EXTRAIT:
----

Ayé ! Tout lu !
Moi qui était toujours resté sur la partie base de données de BDgest, j'ignorais que le site puisse contenir un aussi fourni forum.
Le débat du beau moche (ou du moche beau) est très intéressant, et par là, tout ce qui touche à la critique, la façon de critiquer, la façon de réagir aux critiques, la différence entre opinion et jugement objectif etc.
Sans oublier la confrontation entre populeux-bouseux et intellos-bourges, sans lesquels il ne serait pas de bonheur terrestre possible (ceci étant un odieux copiage desprogiens).
Bref, une discussion que j'ai pris beaucoup de plaisir à lire.
Pour mon petit cas perso très égocentré, j?ai appris en vous lisant que je lisais déjà de la BD underground (blabla pas le bon terme mais vous voyiez le sens). Moi qui pensais hésiter depuis de nombreux mois devant les étagères remplies de choses bizarres même pas cartonnées avec des dessins même pas en couleur, j?ai été agréablement surpris. En fait d'underground, je me suis inconsciemment limité actuellement à Larcenet et Trondheim (j'ai été quand même surpris que certains d'entre-vous considèrent ça comme de l?underground, mais cela vient d'un a priori personnel voyant l'underground comme nécessairement noir, sombre, triste et avec des dessins torturés qui font peur).
Mais à y réfléchir, il est vrai qu'il y a peu, je regardais Lapinot ou, pire, Donjons, avec un regard circonspect, pour ne pas dire légèrement moqueur. Heureusement, en ces temps intellectuellement moyenâgeux (je rigole), je colocatais avec un ami qui m'a prêté ce genre de lectures subversives. J'ai dû m'habituer au dessin, mais je suis devenu maintenant un grand fan du genre (en gros, du genre dessins bizarres, du moins c?est le qualificatif que j'aurais avancé il y a peu).

----

DONNÉES PRÉSENTÉES:

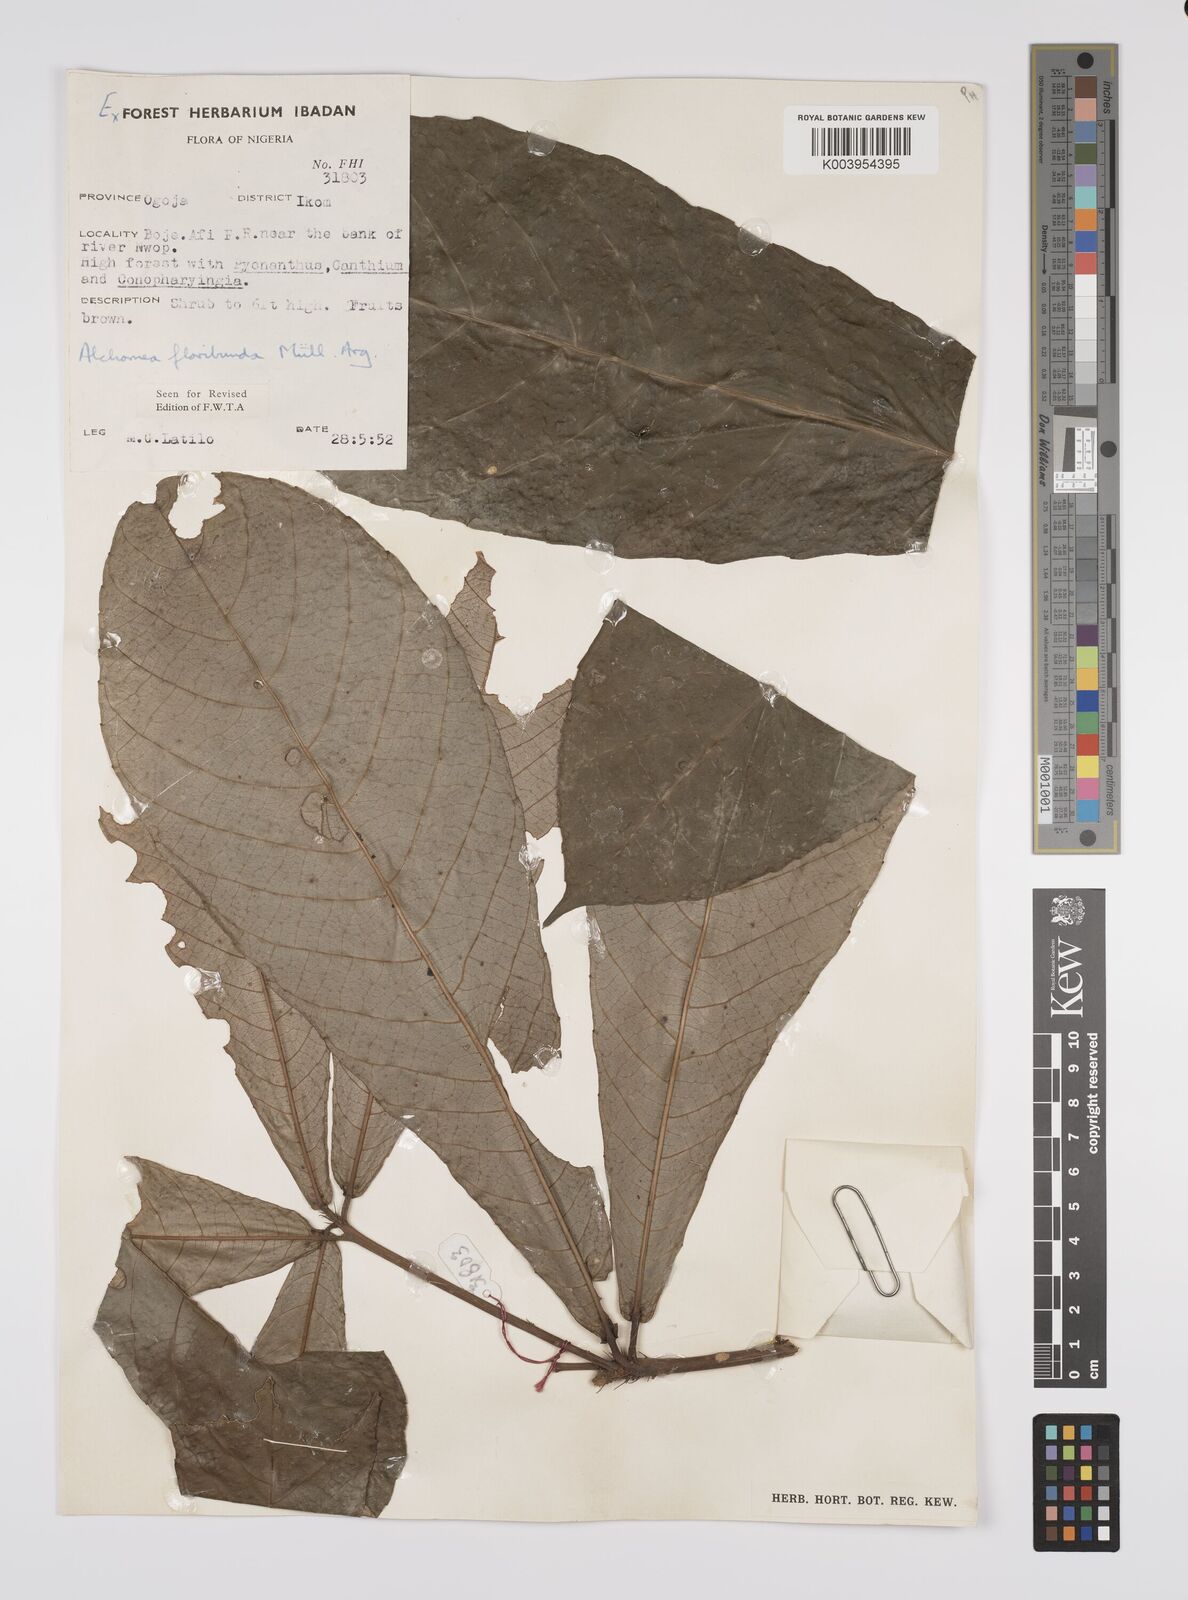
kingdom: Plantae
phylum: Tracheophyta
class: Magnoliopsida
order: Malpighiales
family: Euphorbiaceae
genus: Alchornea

----

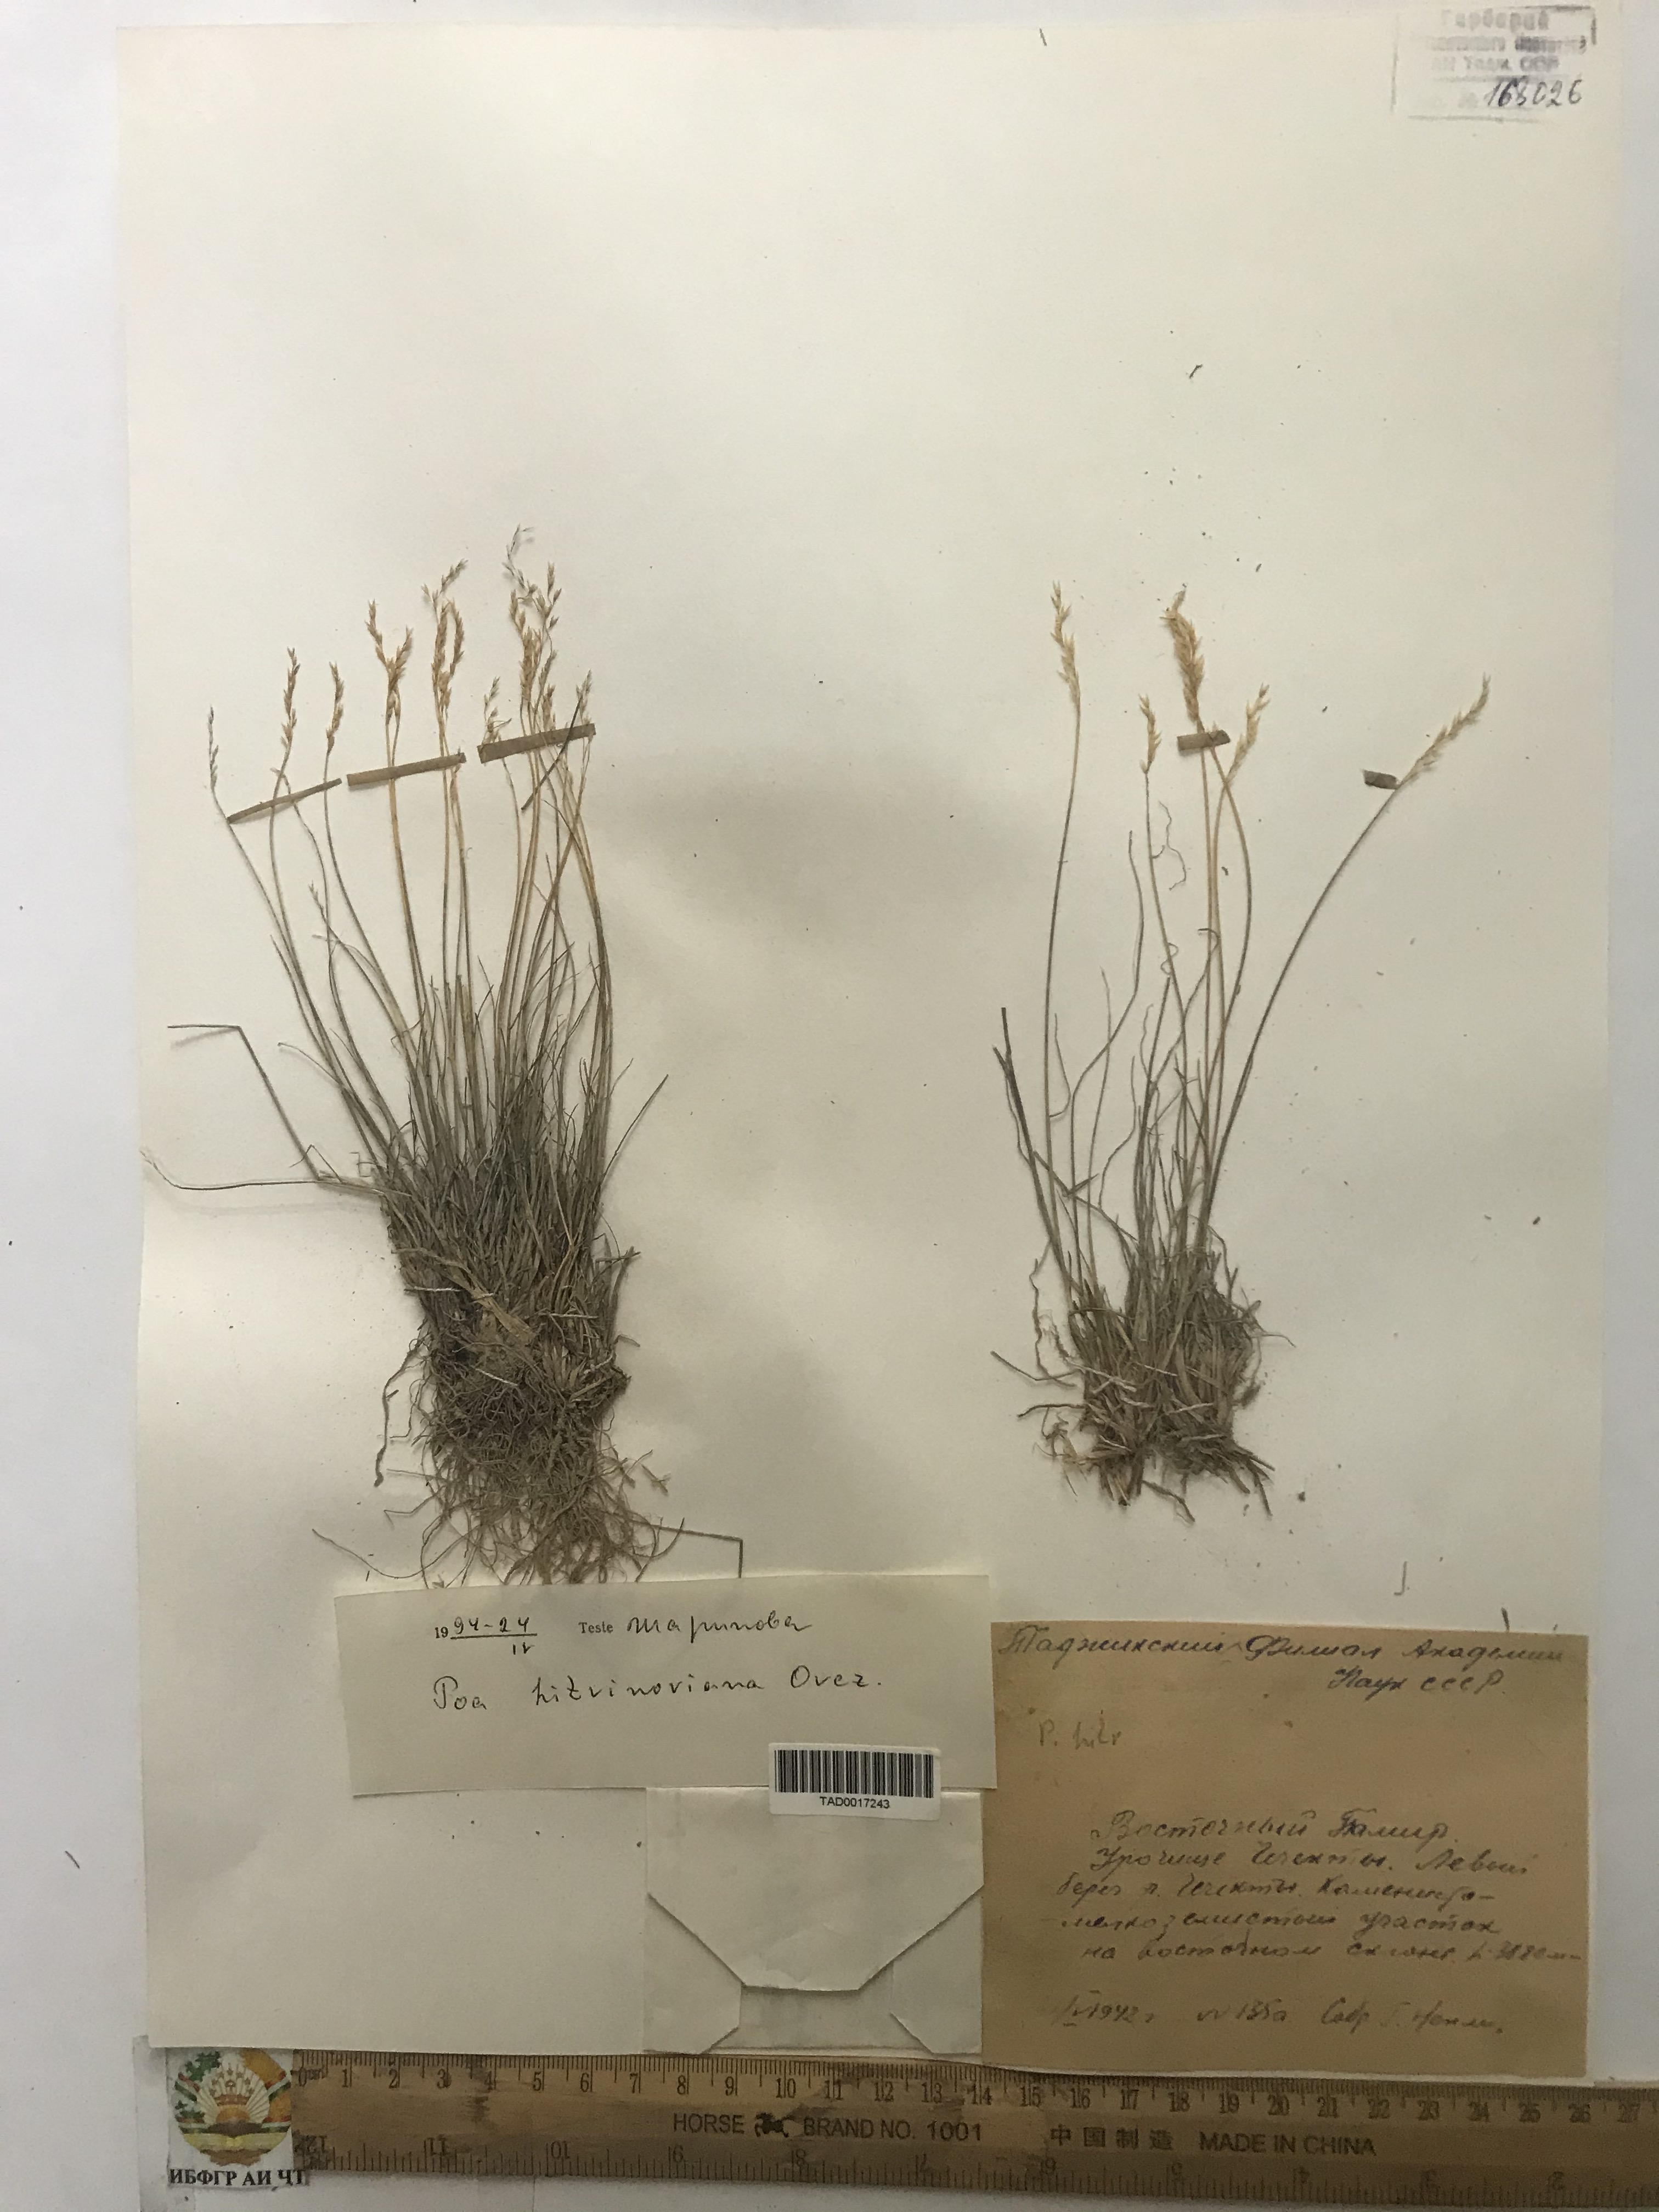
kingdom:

----

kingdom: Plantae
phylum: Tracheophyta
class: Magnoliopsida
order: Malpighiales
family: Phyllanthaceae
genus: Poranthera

----

CONSIGNES DE TRAVAIL:
a – Dans l'extrait, à quels deux auteurs la personne qui écrit dit-elle s'être limitée jusqu'ici en matière d'underground ?
b – Poursuivez l'extrait sur la lecture de bande dessinée underground à partir de sa dernière phrase, en gardant le même ton.

CORRIGÉS:
a – À Larcenet et Trondheim.

b –
Par là je voulais aussi réagir à la personne (désolé, j'ai oublié son nom, pardon, mais il y a tellement de pages...) qui feuilletait les BD et les reposait si le dessin ne lui plaisait pas. Je plussoie, j'agis de la même façon, j'ai du mal à acheter (actuellement je reste sur ce mode primitif de découverte culturelle) une BD dont le dessin ne m'accroche pas. Erreur : il faut essayer et, finalement, s'habituer. Ça vient progressivement... et en ça je rejoins les adeptes du passage « doux » de la BD conventionnelle à la BD underground. Cela dit j'aime bien l'idée de Dan (je crois) qui voit en la BD underground une porte d'accès à la BD elle-même. Personnellement j'ai commencé il y a longtemps (20 ans c'est longtemps ?) avec des séries comme Les tuniques bleues, Ric Hochet, Agent 212, Lucky Luke, Astérix... toutes séries que j'ai dévorées à coups de 5 francs belges la semaine de location. Puis j'ai un peu végété avant de bouffer de la BD « adulte », « réaliste » genre tout ce qui se fait chez Glénat / Delcourt / plein d'autres (Soleil aussi, sisi
). Là je commence à tourner en rond donc... vues sur l'alternatif, même si j'ai donc commencé avec des Trondheim ou des Larcenet. J'ai même commencé le Chat du rabbin, c'est dire
Bref, tout ça a déjà été dit ou presque.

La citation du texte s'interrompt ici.